Yup, they pay me to do this. :-"

Free 5.56 ammo, too.


----------



## x SF med (Jun 22, 2011)

I see 4 rounds that have their own zip codes...  in foreign countries.:-|


----------



## policemedic (Jun 22, 2011)

That little guy?? I wouldn't worry about that little guy.... 

Those four errant shots weren't my work...I just didn't bother changing the backer.  Hell, I was upset enough about the one flyer in the face at 5 o'clock!


----------



## RackMaster (Jun 22, 2011)

policemedic said:


> That little guy?? I wouldn't worry about that little guy....
> 
> Those four errant shots weren't my work...I just didn't bother changing the backer. *Hell, I was upset enough about the one flyer in the face at 5 o'clock!*



Fired! ;)  Back to the desk with you. lol


----------



## policemedic (Jun 22, 2011)

RackMaster said:


> Fired! ;) Back to the desk with you. lol


 
Does the desk come with coffee and donuts?


----------



## RackMaster (Jun 22, 2011)

policemedic said:


> Does the desk come with coffee and donuts?



Decaf and rice cakes...


----------



## policemedic (Jun 22, 2011)

RackMaster said:


> Decaf and rice cakes...


 
Fuck that shit, give me more ammo.


----------



## Headshot (Jun 22, 2011)

That's pretty cool, but do you guys encounter many skeletons that need shooting in the line of duty?


----------



## policemedic (Jun 22, 2011)

We have several skeletal suspects in these parts...crack heads, meth users, heroin addicts... :eek:


----------



## Diamondback 2/2 (Jun 22, 2011)

Headshot said:


> That's pretty cool, but do you guys encounter many skeletons that need shooting in the line of duty?
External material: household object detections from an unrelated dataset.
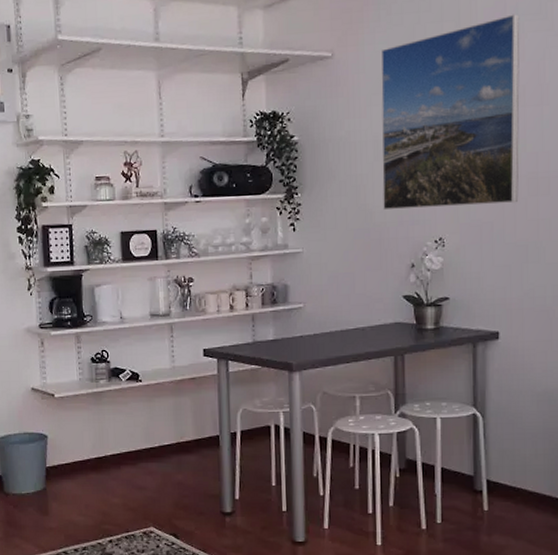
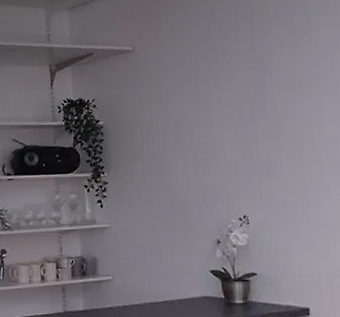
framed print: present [381,14,520,211] -> none [179,11,321,189]

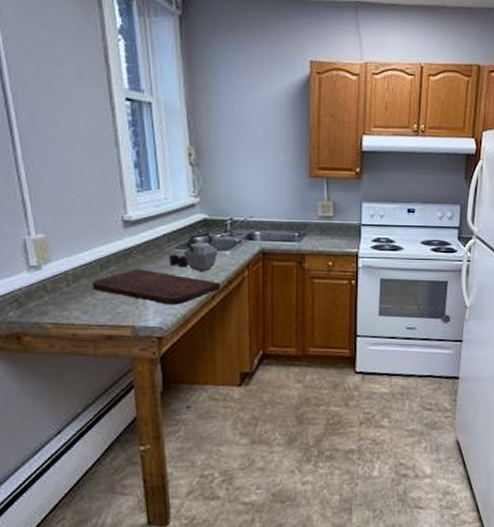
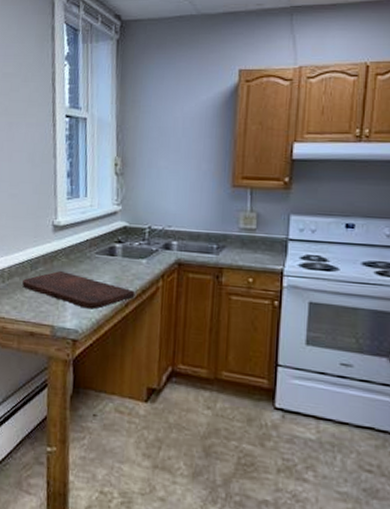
kettle: present [168,232,218,271] -> none [88,239,135,278]

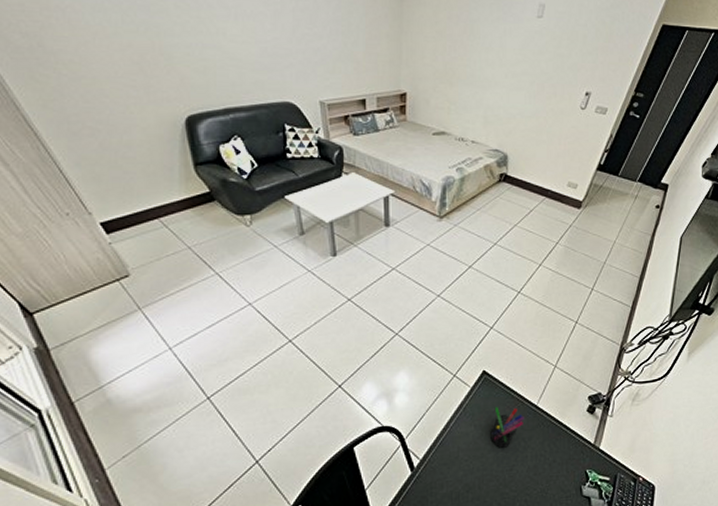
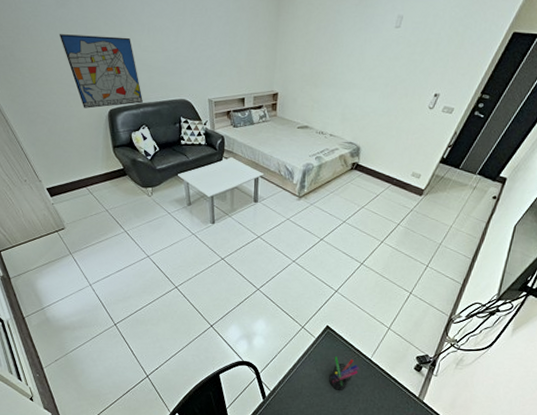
wall art: none [109,18,233,115] -> present [59,34,143,108]

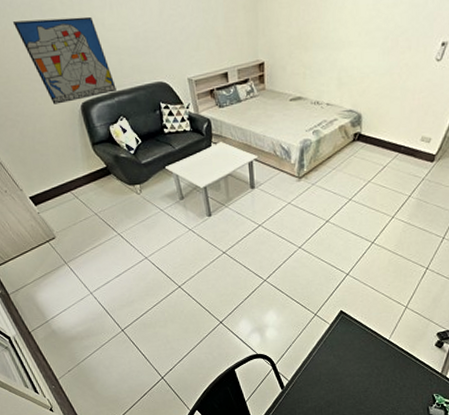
pen holder: present [329,356,359,390] -> none [347,341,378,374]

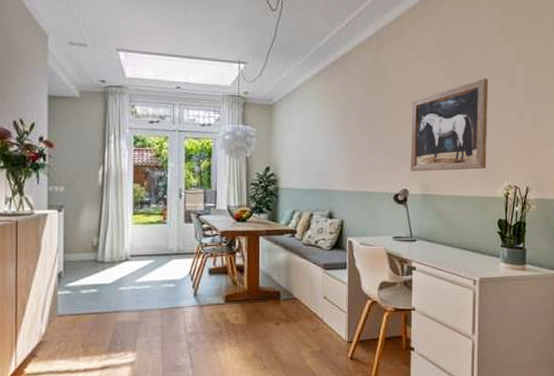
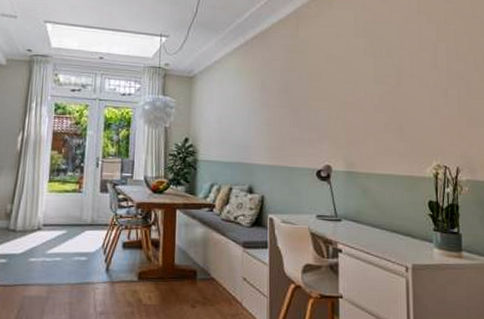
wall art: present [411,78,489,172] -> none [333,55,413,148]

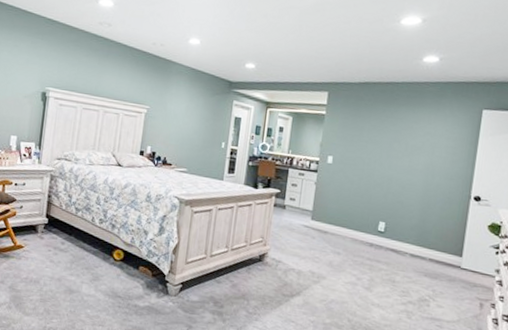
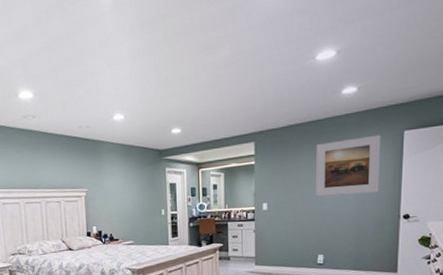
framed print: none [385,106,459,168] -> present [316,135,382,197]

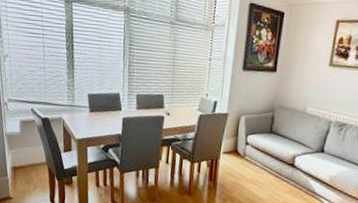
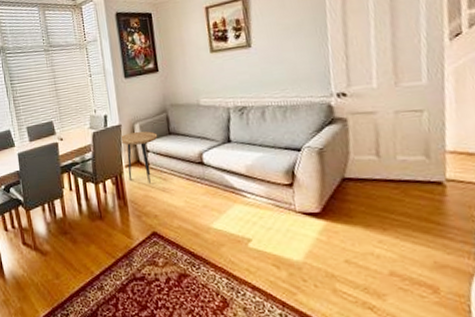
side table: none [223,123,260,174] -> present [120,131,158,184]

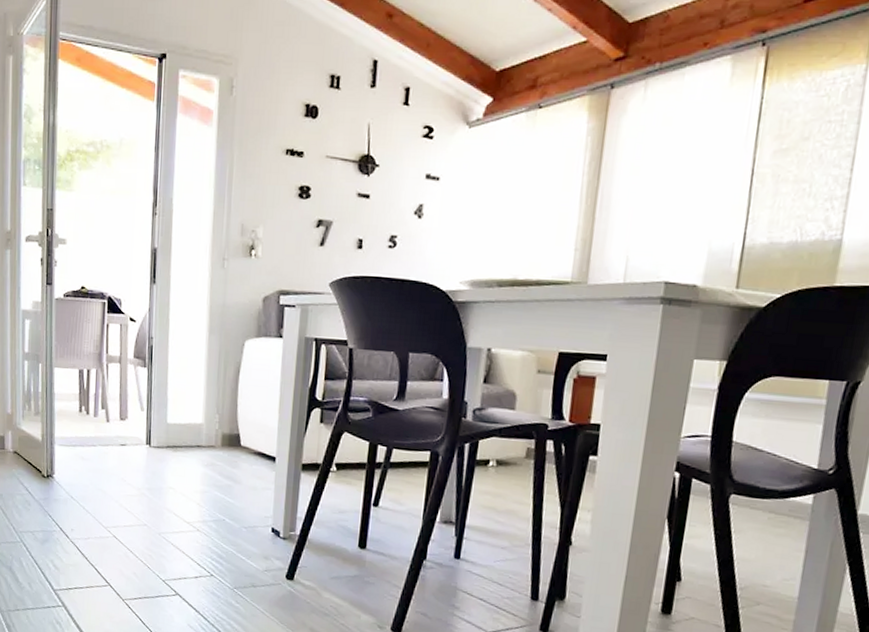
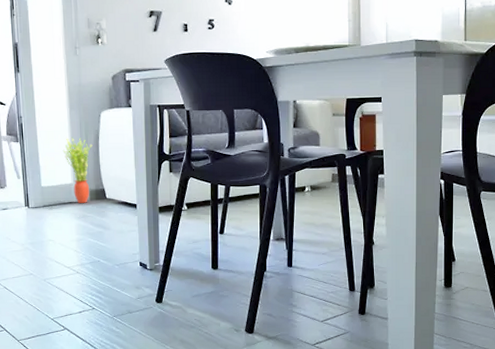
potted plant: none [196,367,231,449] -> present [63,137,93,203]

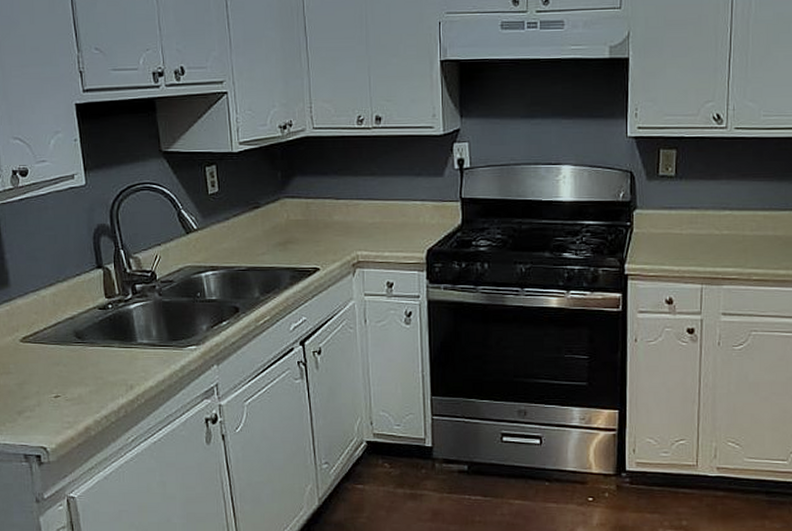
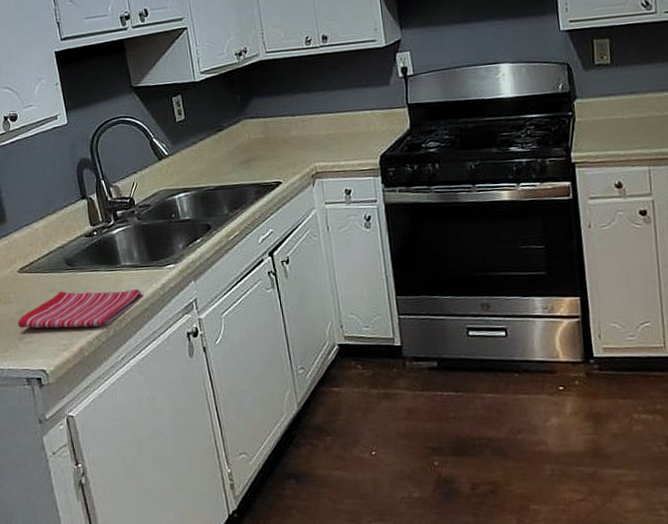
dish towel: none [16,366,160,405] -> present [17,289,144,329]

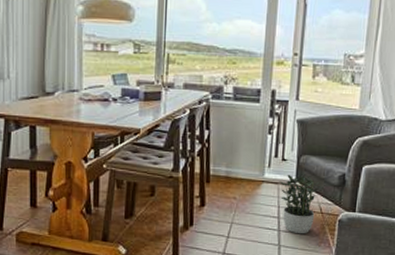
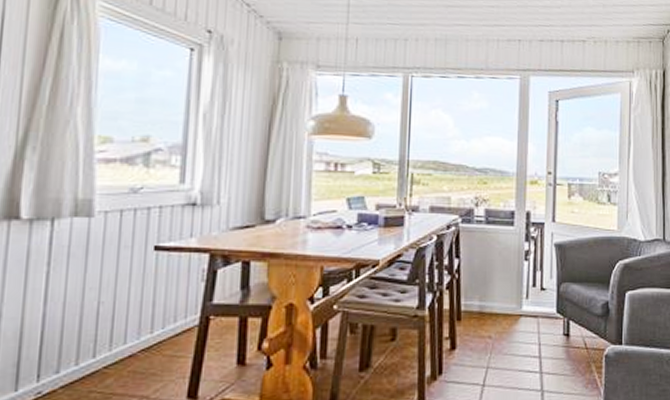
potted plant: present [279,175,320,234] -> none [538,306,583,376]

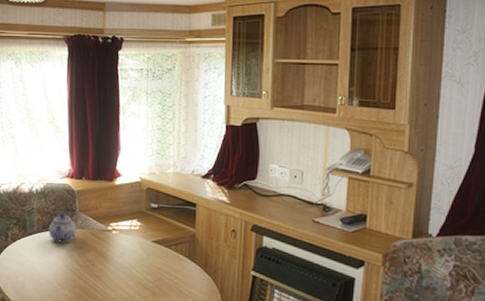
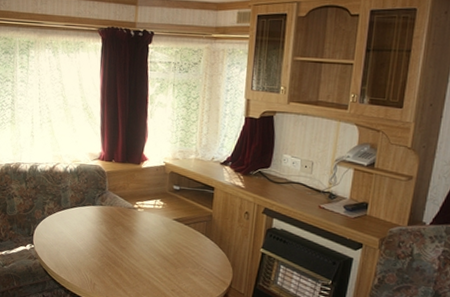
teapot: present [49,213,76,243] -> none [81,191,106,218]

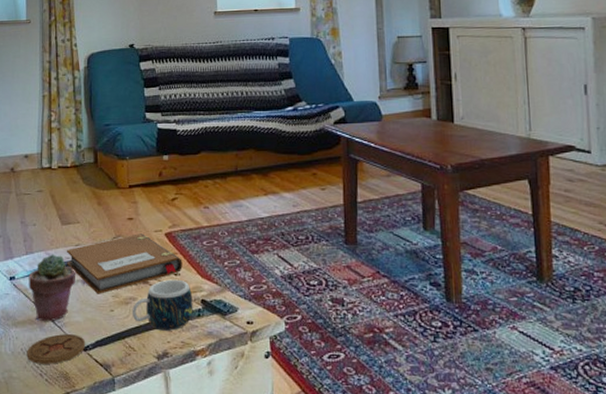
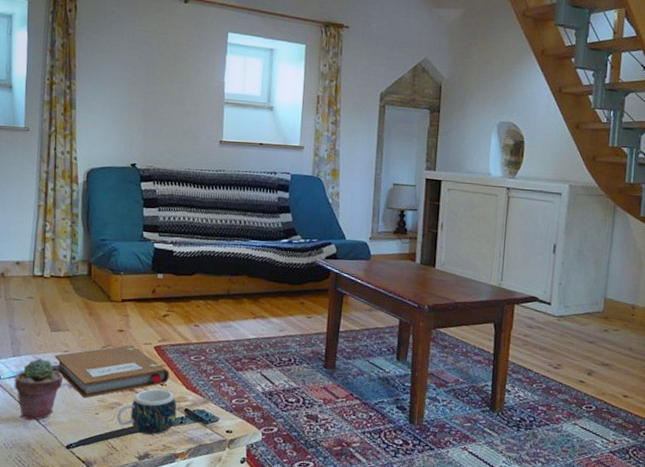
coaster: present [26,334,86,364] -> none [9,432,69,459]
lol if I encountered a walking skeleton, I think I would probably shoot it...lol:eek:


----------



## QC (Jun 22, 2011)

Wot, no Martin Riggs smiley face?


----------



## Headshot (Jun 22, 2011)

QC said:


> Wot, no Martin Riggs smiley face?



It can't smile, it has no facial muscles or flesh.


----------



## QC (Jun 22, 2011)

Well, that went through to the keeper.


----------



## policemedic (Jun 22, 2011)

QC said:


> Wot, no Martin Riggs smiley face?



Smiling zombies? Scary :eek:


----------



## TheSiatonist (Jun 23, 2011)

That skeleton is unarmed!


----------



## ÉIREGOBRÁCH1922 (Jun 23, 2011)

Guys, it's what's on the inside that counts! Ha..ha!

His is not shallow like the rest of ye and that is why he uses those targets! :-"


----------



## Dame (Jun 23, 2011)

policemedic said:


> Smiling zombies? Scary :eek:


----------



## Muppet (Jun 23, 2011)

policemedic said:


> We have several skeletal suspects in these parts...crack heads, meth users, heroin addicts... :eek:



Yea, you guys never heard of the term: SKELL: It is scottish for skellum, so I have read. Thats what I call retards in these parts. mostly the ones that hurt other people or o.d. on heroin. I.E.: This f--king skell is pissing me off. :)

F.M.


----------



## QC (Jun 24, 2011)

Ok thanks, as on the Book of Skells.


----------